Collected data entries
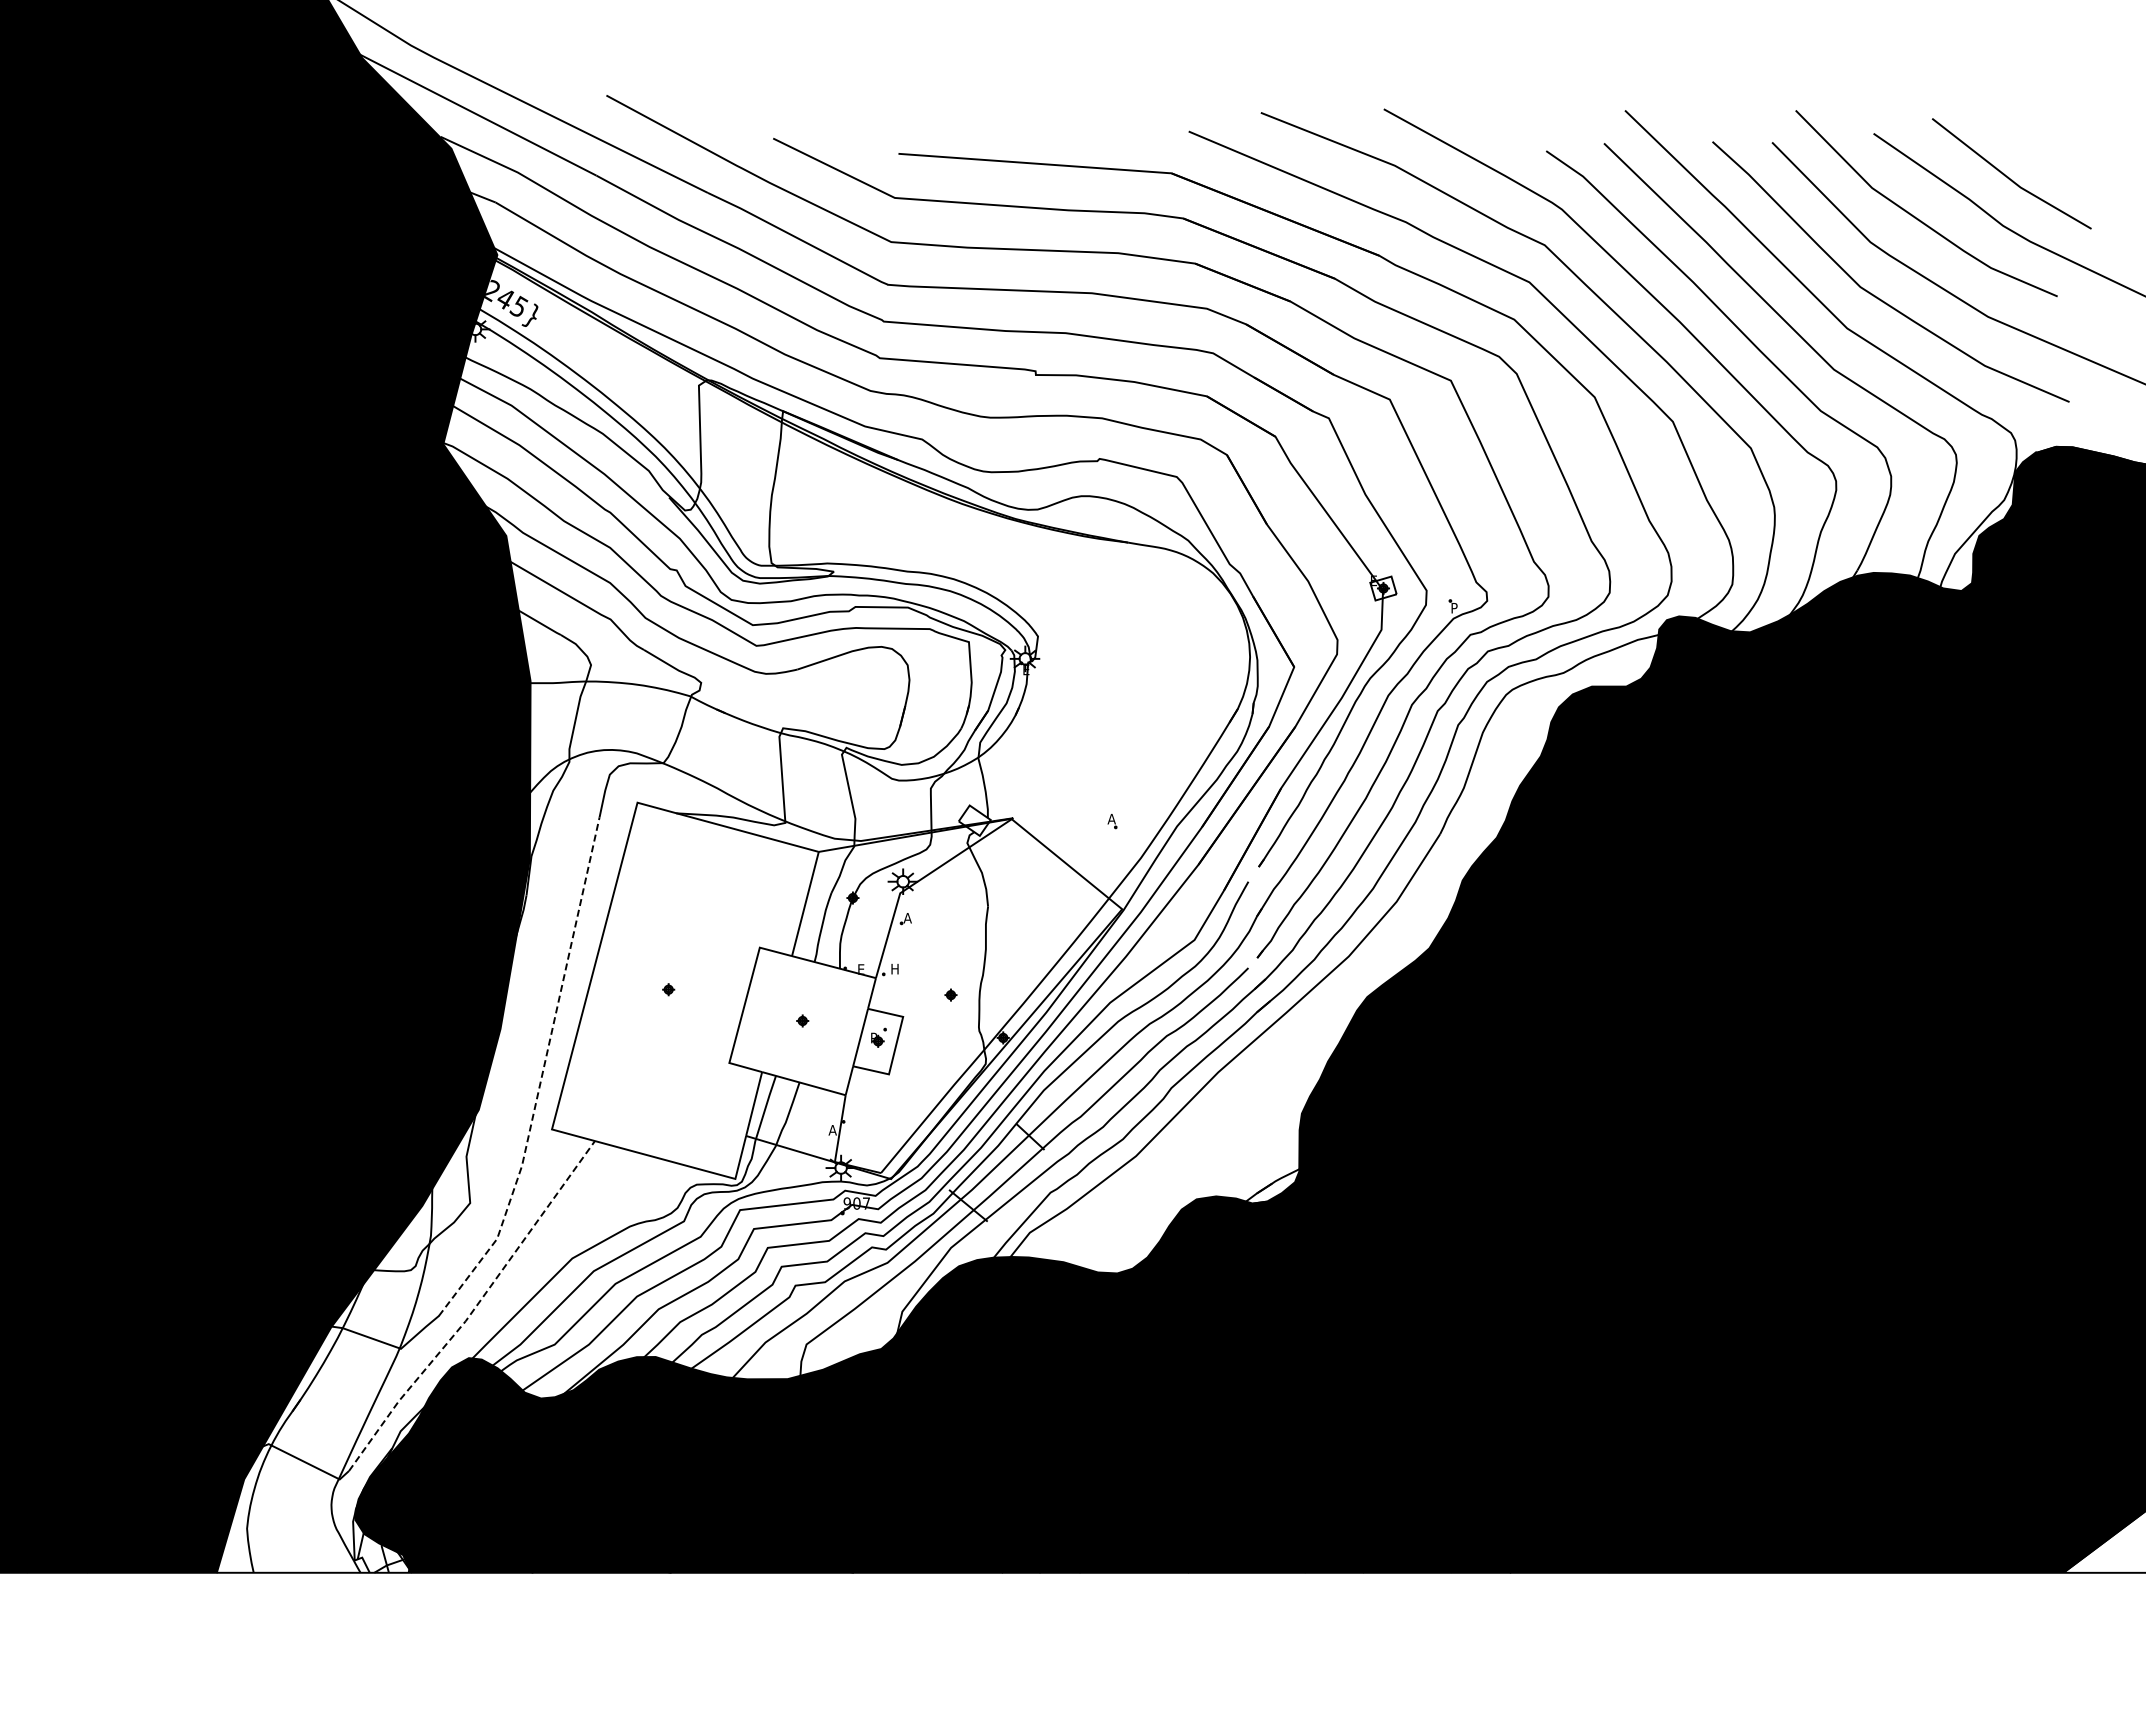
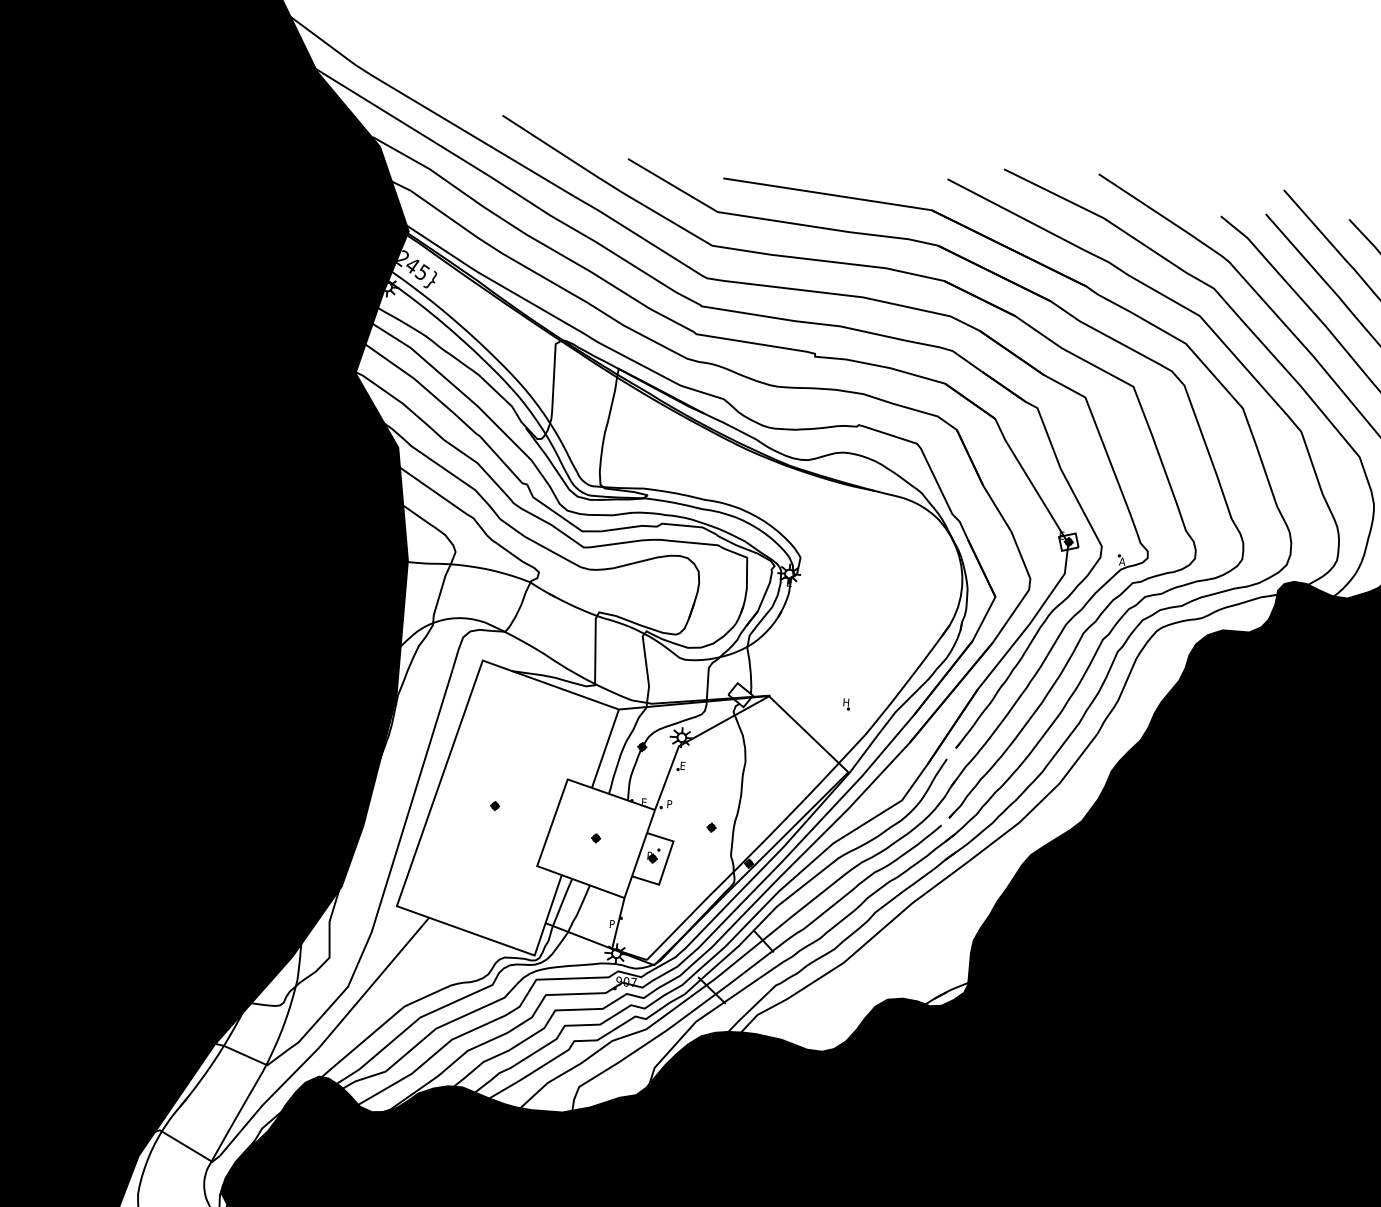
text: (1454, 608) -> (1122, 561), P -> A
text: (1111, 818) -> (845, 701), A -> H
text: (907, 918) -> (682, 766), A -> E
text: (895, 968) -> (670, 803), H -> P
line: (541, 1077) -> (392, 865), dashed -> solid
text: (832, 1130) -> (612, 924), A -> P
line: (474, 1309) -> (326, 1039), dashed -> solid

DIRECTIVE: Nothing but the lines from the one with "text: (1111, 818) -> (845, 701), A -> H" through the last line of the data should appear; print them exactly.

TASK SOLUTION:
text: (1111, 818) -> (845, 701), A -> H
text: (907, 918) -> (682, 766), A -> E
text: (895, 968) -> (670, 803), H -> P
line: (541, 1077) -> (392, 865), dashed -> solid
text: (832, 1130) -> (612, 924), A -> P
line: (474, 1309) -> (326, 1039), dashed -> solid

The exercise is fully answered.